Tarefas a realizar ▸
[A] Reproduza fielmente a parte do trecho sobre o sigilo médico que vai de "O sigilo médico profissional" até "a Defensoria Pública.".
[B] No trecho sobre o sigilo médico, qual artigo do Código de Processo Penal proíbe de depor quem deve guardar segredo em razão de função, ministério, ofício ou profissão?

O sigilo médico profissional encontra ainda respaldo na Constituição Federal que, por meio do inciso X, do Artigo 5o, protege o direito à intimidade das pessoas: “são invioláveis a intimidade, a vida privada, a honra e a imagem das pessoas, assegurado o direito a indenização pelo dano material ou moral decorrente de sua violação”. Sendo assim, “é de se destacar que o direito ao segredo da relação médico-paciente encontra-se protegido pela Constituição Federal, sendo inviolável a intimidade e a vida privada em todos os seus aspectos e relações; não há flexibilização da Carta Magna quanto a tal aspecto” (Nota Técnica CREMESP 01/2014). Logo, o direito à intimidade, decorrente da relação médico-paciente, não pode sofrer um tratamento próprio, por meio de ações de órgãos como a Defensoria Pública.

A proteção ao sigilo médico também é prevista na legislação infraconstitucional. O Código Penal brasileiro, em seu Artigo 154, prevê que é conduta passível de punição “revelar a alguém, sem justa causa, segredo, de que tem ciência em razão de função, ministério, ofício ou profissão, e cuja revelação possa produzir dano a outrem”. O Código de Processo Penal, em seu Artigo 207, afirma que “são proibidas de depor as pessoas que, em razão de função, ministério, ofício ou profissão devam guardar segredo, salvo se, desobrigadas pela parte interessada, quiserem dar o seu testemunho.” Além disso, o Código Civil brasileiro também dispõe sobre o tema, nos seguintes termos: “ninguém pode ser obrigado a depor sobre fato: I. a cujo respeito, por estado ou profissão, deva guardar segredo.” Desse modo, o sigilo profissional médico é protegido por lei, tanto no âmbito Penal como também no Civil. Assim sendo, o médico que revelar informação à qual teve acesso, em decorrência da relação médico-paciente, está sujeito a ser processado civil e criminalmente por eventuais danos causados ao seu paciente, inclusive de ordem moral.

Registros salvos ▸
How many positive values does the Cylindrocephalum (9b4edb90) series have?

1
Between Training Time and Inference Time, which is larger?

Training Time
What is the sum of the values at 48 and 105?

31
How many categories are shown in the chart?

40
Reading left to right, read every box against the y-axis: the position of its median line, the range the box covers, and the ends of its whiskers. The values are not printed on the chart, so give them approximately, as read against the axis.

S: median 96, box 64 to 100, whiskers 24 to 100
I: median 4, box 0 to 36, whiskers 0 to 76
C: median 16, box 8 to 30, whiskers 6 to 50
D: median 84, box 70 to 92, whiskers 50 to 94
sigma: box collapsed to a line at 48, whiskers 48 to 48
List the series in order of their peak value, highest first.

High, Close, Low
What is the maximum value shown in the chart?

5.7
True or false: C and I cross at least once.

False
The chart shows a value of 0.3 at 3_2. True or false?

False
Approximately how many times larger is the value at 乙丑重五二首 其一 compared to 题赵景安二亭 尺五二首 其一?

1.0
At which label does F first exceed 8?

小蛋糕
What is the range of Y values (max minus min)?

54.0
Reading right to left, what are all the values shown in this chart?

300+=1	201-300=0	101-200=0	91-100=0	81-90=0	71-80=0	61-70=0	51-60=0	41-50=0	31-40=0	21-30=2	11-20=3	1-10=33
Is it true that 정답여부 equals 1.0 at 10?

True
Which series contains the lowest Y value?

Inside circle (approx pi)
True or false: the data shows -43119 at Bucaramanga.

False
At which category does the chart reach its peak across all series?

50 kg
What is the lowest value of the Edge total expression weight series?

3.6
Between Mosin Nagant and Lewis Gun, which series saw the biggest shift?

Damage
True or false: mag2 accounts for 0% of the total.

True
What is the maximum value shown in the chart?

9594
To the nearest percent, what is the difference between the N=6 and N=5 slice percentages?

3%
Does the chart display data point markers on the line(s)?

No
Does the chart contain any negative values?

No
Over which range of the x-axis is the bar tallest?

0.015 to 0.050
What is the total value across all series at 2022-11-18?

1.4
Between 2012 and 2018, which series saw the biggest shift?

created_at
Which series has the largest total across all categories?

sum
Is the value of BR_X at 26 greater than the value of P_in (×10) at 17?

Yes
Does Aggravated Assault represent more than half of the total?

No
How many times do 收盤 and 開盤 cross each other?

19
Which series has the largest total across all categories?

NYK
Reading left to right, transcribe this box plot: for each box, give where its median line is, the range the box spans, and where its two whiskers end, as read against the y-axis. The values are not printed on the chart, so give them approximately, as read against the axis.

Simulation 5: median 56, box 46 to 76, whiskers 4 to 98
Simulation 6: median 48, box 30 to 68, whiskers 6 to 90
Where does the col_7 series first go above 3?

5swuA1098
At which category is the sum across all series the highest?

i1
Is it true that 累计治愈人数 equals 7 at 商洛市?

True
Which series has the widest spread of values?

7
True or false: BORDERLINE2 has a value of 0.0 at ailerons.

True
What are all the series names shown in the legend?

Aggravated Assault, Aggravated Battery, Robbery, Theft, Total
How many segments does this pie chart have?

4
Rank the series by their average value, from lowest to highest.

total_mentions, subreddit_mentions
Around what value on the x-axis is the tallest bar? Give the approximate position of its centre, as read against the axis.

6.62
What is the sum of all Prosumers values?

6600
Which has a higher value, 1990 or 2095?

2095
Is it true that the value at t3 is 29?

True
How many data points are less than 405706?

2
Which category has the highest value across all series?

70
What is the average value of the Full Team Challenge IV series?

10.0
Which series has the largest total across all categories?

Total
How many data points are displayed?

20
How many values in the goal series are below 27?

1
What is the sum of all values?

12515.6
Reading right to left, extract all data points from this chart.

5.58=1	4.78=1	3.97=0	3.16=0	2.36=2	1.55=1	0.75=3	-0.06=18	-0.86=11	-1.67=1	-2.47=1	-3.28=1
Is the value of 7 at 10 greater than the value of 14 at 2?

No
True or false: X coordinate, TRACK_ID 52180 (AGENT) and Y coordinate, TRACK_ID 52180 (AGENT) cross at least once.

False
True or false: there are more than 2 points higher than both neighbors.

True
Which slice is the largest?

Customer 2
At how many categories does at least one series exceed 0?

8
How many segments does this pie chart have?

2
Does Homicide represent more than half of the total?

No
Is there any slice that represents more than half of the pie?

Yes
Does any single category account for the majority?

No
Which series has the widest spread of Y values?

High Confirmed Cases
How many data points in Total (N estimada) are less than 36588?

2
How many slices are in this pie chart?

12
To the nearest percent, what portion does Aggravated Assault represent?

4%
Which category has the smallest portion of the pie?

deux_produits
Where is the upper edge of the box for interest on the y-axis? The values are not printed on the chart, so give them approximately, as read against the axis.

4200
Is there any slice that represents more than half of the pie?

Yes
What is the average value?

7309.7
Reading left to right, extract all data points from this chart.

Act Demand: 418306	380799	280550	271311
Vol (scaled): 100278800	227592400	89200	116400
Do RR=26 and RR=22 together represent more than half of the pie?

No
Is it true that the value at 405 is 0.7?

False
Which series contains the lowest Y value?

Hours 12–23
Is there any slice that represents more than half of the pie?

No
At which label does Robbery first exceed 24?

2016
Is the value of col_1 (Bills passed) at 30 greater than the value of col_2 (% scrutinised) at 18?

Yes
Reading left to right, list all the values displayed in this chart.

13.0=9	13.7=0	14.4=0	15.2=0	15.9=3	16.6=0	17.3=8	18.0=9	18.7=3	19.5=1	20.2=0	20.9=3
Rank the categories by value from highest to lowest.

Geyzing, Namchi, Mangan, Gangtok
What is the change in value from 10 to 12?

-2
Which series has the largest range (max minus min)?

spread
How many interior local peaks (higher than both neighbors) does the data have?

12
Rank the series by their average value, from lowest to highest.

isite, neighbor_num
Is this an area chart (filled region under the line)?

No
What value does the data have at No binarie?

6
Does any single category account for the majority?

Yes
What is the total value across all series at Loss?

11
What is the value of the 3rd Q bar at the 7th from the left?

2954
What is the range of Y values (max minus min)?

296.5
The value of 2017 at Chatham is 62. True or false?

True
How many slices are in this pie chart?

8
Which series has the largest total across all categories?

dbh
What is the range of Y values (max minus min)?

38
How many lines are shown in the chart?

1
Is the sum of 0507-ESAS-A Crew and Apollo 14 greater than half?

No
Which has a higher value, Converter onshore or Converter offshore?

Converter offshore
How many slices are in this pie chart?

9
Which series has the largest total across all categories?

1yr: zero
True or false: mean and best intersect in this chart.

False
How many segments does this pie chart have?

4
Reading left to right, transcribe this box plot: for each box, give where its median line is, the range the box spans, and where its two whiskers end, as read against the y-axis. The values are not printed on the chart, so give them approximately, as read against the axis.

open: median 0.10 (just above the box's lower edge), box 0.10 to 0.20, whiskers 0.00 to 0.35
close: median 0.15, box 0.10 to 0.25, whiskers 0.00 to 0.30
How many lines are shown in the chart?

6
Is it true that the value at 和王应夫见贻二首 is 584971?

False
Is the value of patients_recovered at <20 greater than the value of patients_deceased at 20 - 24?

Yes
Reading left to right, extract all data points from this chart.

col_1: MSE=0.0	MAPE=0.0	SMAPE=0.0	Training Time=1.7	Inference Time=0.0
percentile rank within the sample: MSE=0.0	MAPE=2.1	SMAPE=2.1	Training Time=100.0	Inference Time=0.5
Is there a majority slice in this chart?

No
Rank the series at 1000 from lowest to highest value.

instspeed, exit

Respostas por item ▸
[A]
O sigilo médico profissional encontra ainda respaldo na Constituição Federal que, por meio do inciso X, do Artigo 5o, protege o direito à intimidade das pessoas: “são invioláveis a intimidade, a vida privada, a honra e a imagem das pessoas, assegurado o direito a indenização pelo dano material ou moral decorrente de sua violação”. Sendo assim, “é de se destacar que o direito ao segredo da relação médico-paciente encontra-se protegido pela Constituição Federal, sendo inviolável a intimidade e a vida privada em todos os seus aspectos e relações; não há flexibilização da Carta Magna quanto a tal aspecto” (Nota Técnica CREMESP 01/2014). Logo, o direito à intimidade, decorrente da relação médico-paciente, não pode sofrer um tratamento próprio, por meio de ações de órgãos como a Defensoria Pública.

[B] O Artigo 207.